## Data section
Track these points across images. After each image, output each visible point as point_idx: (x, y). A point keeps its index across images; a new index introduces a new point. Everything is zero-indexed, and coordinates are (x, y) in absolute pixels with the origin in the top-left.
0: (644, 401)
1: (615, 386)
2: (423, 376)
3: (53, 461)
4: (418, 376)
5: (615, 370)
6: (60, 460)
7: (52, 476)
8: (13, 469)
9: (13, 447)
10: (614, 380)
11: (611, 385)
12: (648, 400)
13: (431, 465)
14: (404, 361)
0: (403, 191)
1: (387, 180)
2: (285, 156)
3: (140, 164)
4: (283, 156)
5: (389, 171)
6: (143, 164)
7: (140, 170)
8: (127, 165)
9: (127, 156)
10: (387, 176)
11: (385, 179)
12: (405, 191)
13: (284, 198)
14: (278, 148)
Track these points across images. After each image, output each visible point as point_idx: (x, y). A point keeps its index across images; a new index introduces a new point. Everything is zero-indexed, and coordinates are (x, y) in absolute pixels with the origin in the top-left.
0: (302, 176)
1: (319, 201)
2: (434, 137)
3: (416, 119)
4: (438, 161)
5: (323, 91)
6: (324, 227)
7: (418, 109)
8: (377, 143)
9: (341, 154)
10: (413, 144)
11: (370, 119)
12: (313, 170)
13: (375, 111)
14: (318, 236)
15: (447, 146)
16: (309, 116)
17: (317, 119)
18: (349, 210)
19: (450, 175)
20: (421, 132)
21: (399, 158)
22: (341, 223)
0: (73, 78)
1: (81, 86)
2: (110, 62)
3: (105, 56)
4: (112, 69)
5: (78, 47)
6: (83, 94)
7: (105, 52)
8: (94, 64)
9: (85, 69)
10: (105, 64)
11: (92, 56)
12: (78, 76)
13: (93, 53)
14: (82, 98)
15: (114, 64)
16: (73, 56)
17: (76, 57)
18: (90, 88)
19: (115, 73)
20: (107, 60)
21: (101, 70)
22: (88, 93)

## What you are asked to do
Word for word, transcribe the entire listing shown above.

## Answer to this task
Track these points across images. After each image, output each visible point as point_idx: (x, y). A point keeps its index across images; a new index introduces a new point. Everything is zero-indexed, and coordinates are (x, y) in absolute pixels with the origin in the top-left.
0: (644, 401)
1: (615, 386)
2: (423, 376)
3: (53, 461)
4: (418, 376)
5: (615, 370)
6: (60, 460)
7: (52, 476)
8: (13, 469)
9: (13, 447)
10: (614, 380)
11: (611, 385)
12: (648, 400)
13: (431, 465)
14: (404, 361)
0: (403, 191)
1: (387, 180)
2: (285, 156)
3: (140, 164)
4: (283, 156)
5: (389, 171)
6: (143, 164)
7: (140, 170)
8: (127, 165)
9: (127, 156)
10: (387, 176)
11: (385, 179)
12: (405, 191)
13: (284, 198)
14: (278, 148)
Track these points across images. After each image, output each visible point as point_idx: (x, y). A point keeps its index across images; a new index introduces a new point. Everything is zero-indexed, and coordinates are (x, y) in absolute pixels with the origin in the top-left.
0: (302, 176)
1: (319, 201)
2: (434, 137)
3: (416, 119)
4: (438, 161)
5: (323, 91)
6: (324, 227)
7: (418, 109)
8: (377, 143)
9: (341, 154)
10: (413, 144)
11: (370, 119)
12: (313, 170)
13: (375, 111)
14: (318, 236)
15: (447, 146)
16: (309, 116)
17: (317, 119)
18: (349, 210)
19: (450, 175)
20: (421, 132)
21: (399, 158)
22: (341, 223)
0: (73, 78)
1: (81, 86)
2: (110, 62)
3: (105, 56)
4: (112, 69)
5: (78, 47)
6: (83, 94)
7: (105, 52)
8: (94, 64)
9: (85, 69)
10: (105, 64)
11: (92, 56)
12: (78, 76)
13: (93, 53)
14: (82, 98)
15: (114, 64)
16: (73, 56)
17: (76, 57)
18: (90, 88)
19: (115, 73)
20: (107, 60)
21: (101, 70)
22: (88, 93)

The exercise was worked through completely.